| YOUR OBJECTIVE |
Using the data below, return the stretch from the line that contains "vfov_deg: 27.0" through the line that contains "focal_mm: 50", both included, exactly as it stands and nothing beyond it.

START DATA EXCERPTS

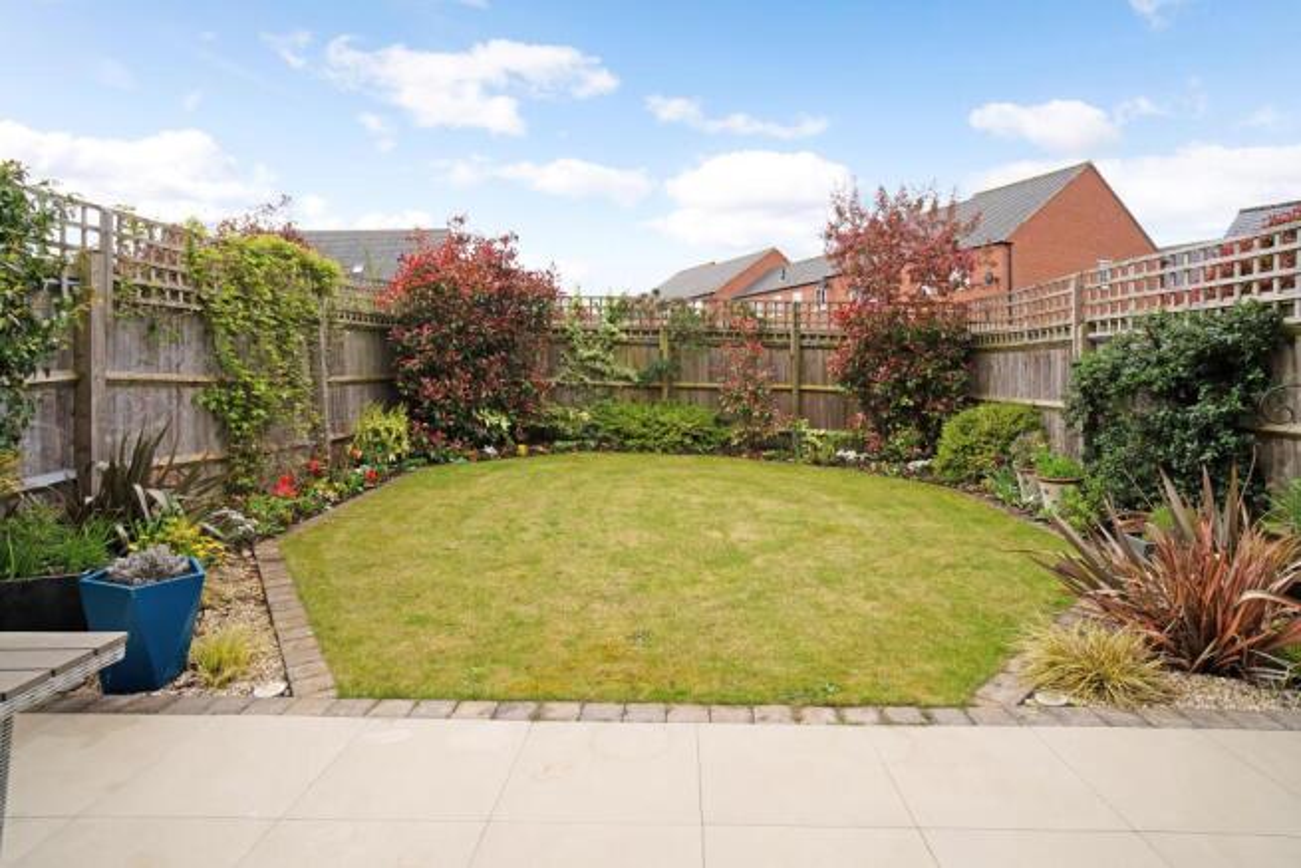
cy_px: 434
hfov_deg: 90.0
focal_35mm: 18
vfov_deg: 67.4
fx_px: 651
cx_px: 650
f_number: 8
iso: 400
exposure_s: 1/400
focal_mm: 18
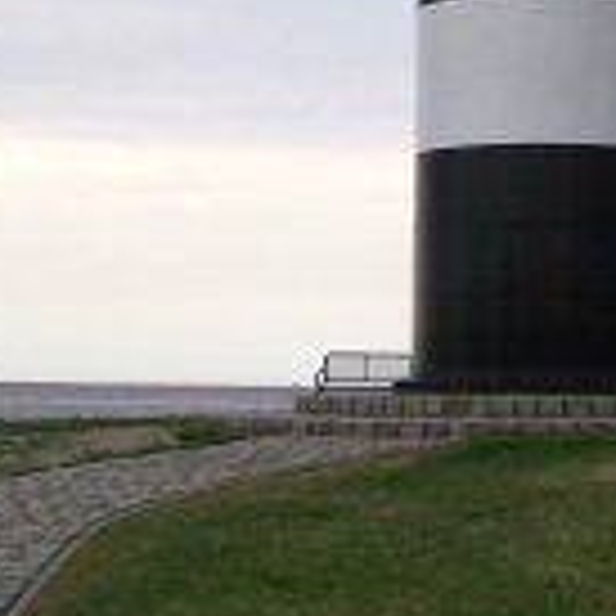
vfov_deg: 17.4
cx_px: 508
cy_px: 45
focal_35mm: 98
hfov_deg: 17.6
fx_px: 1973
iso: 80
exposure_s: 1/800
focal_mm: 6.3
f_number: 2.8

END DATA EXCERPTS
START DATA EXCERPTS

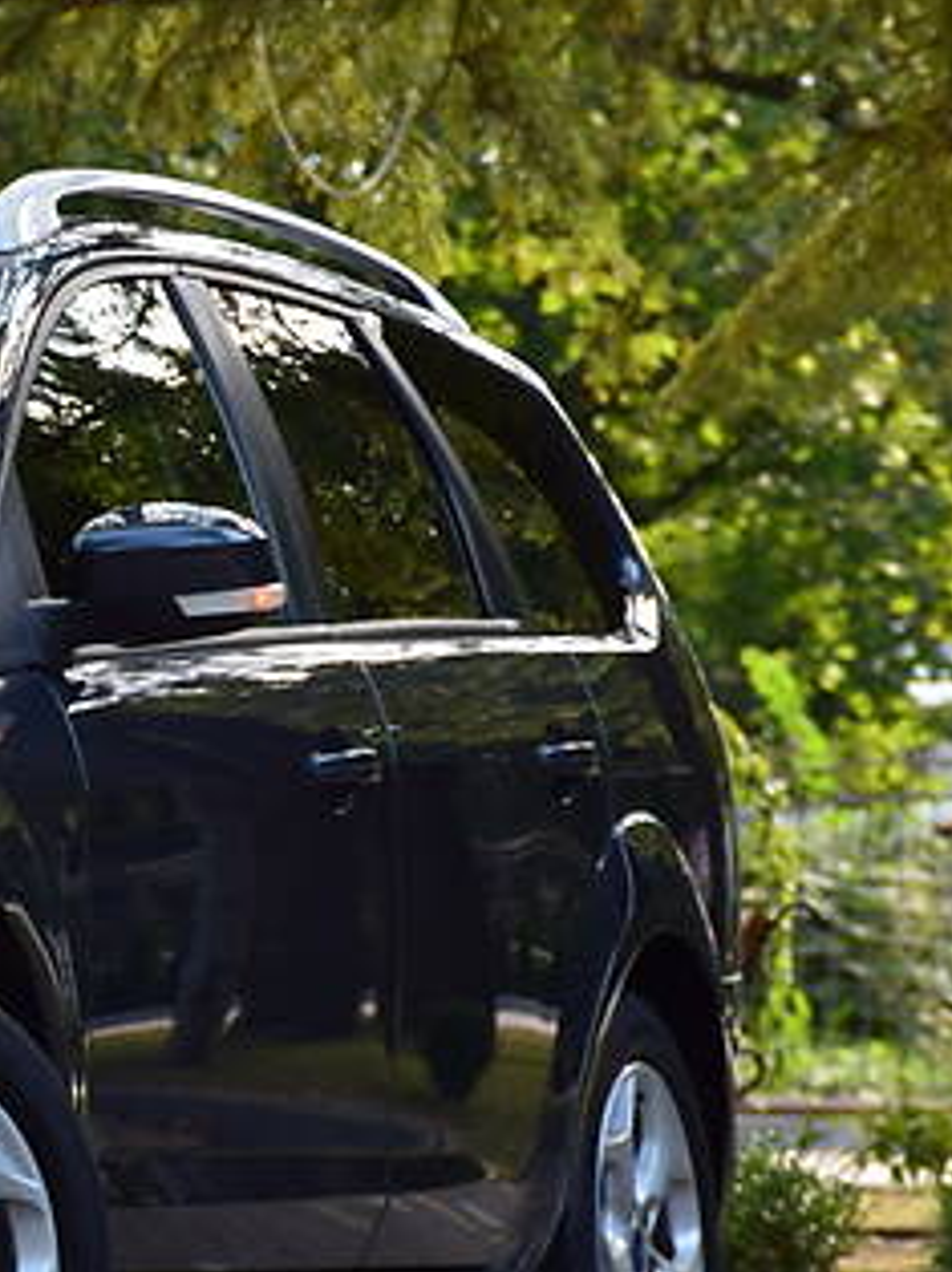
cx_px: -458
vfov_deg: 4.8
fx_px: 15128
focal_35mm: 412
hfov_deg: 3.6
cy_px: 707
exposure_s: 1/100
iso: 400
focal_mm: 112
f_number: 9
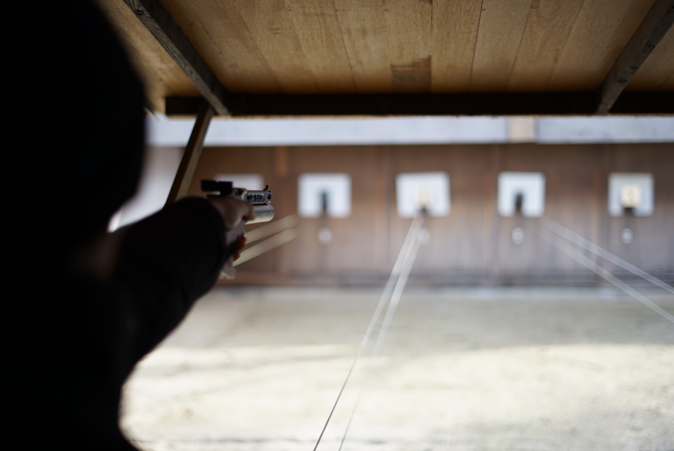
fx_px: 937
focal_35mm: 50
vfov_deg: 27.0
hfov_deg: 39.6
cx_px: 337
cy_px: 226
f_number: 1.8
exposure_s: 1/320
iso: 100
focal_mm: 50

END DATA EXCERPTS
START DATA EXCERPTS

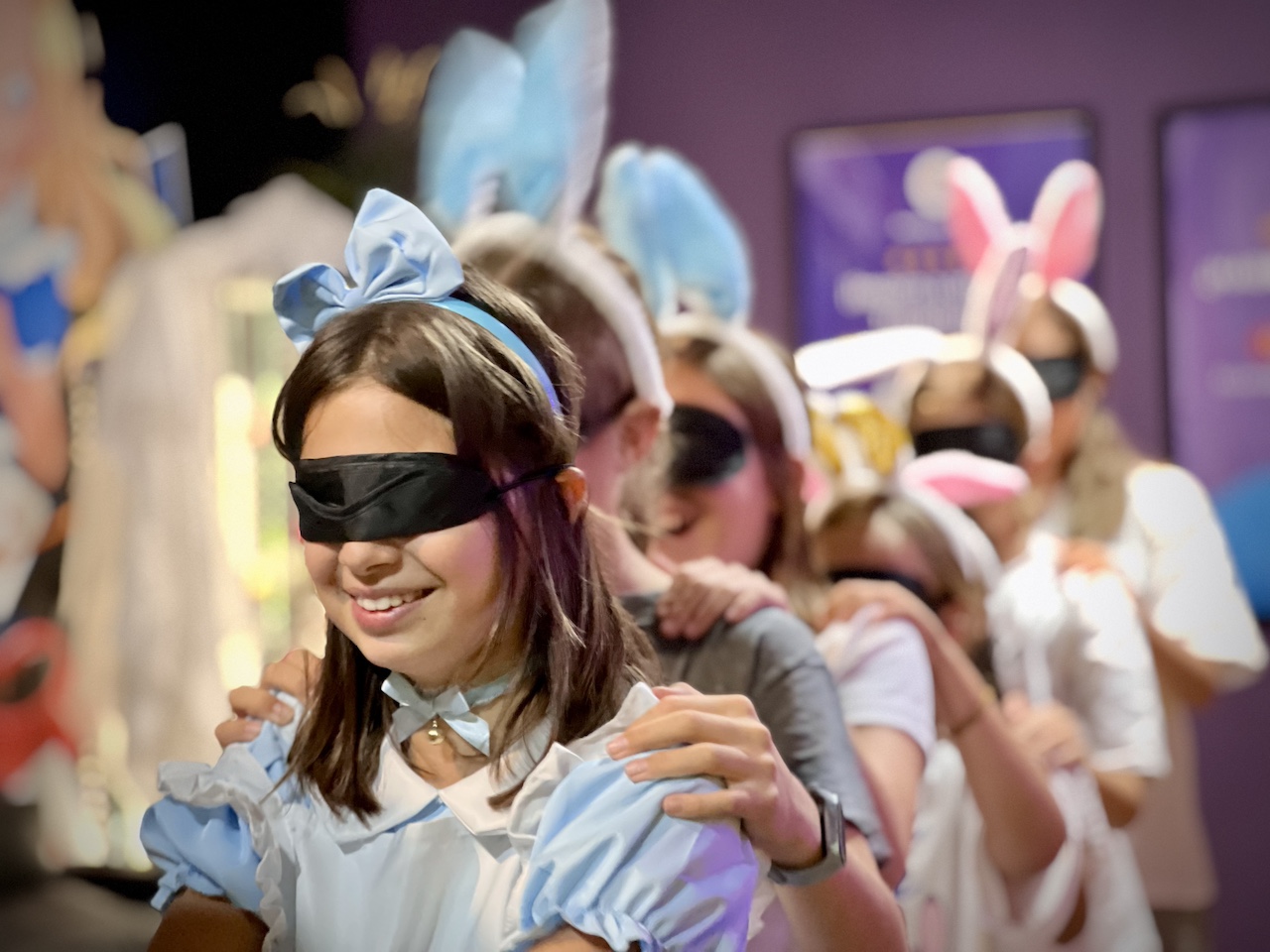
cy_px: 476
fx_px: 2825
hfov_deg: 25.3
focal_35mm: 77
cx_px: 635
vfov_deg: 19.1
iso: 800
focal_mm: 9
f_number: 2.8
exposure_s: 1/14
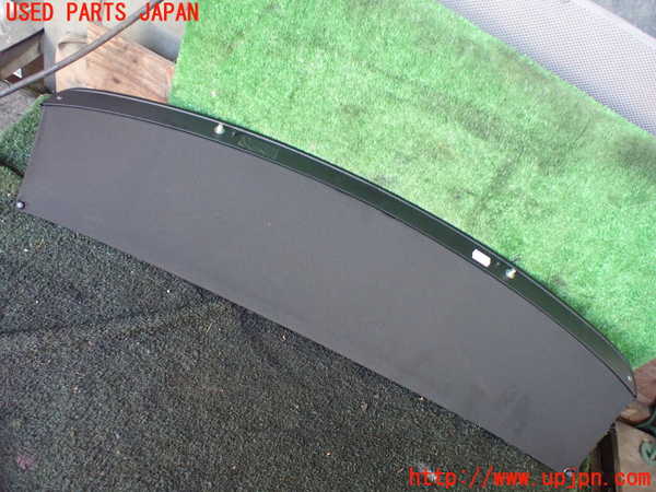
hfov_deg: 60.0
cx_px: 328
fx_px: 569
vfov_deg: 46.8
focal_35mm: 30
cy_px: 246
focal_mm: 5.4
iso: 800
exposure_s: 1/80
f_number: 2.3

END DATA EXCERPTS

| RESPONSE AREA |
vfov_deg: 27.0
hfov_deg: 39.6
cx_px: 337
cy_px: 226
f_number: 1.8
exposure_s: 1/320
iso: 100
focal_mm: 50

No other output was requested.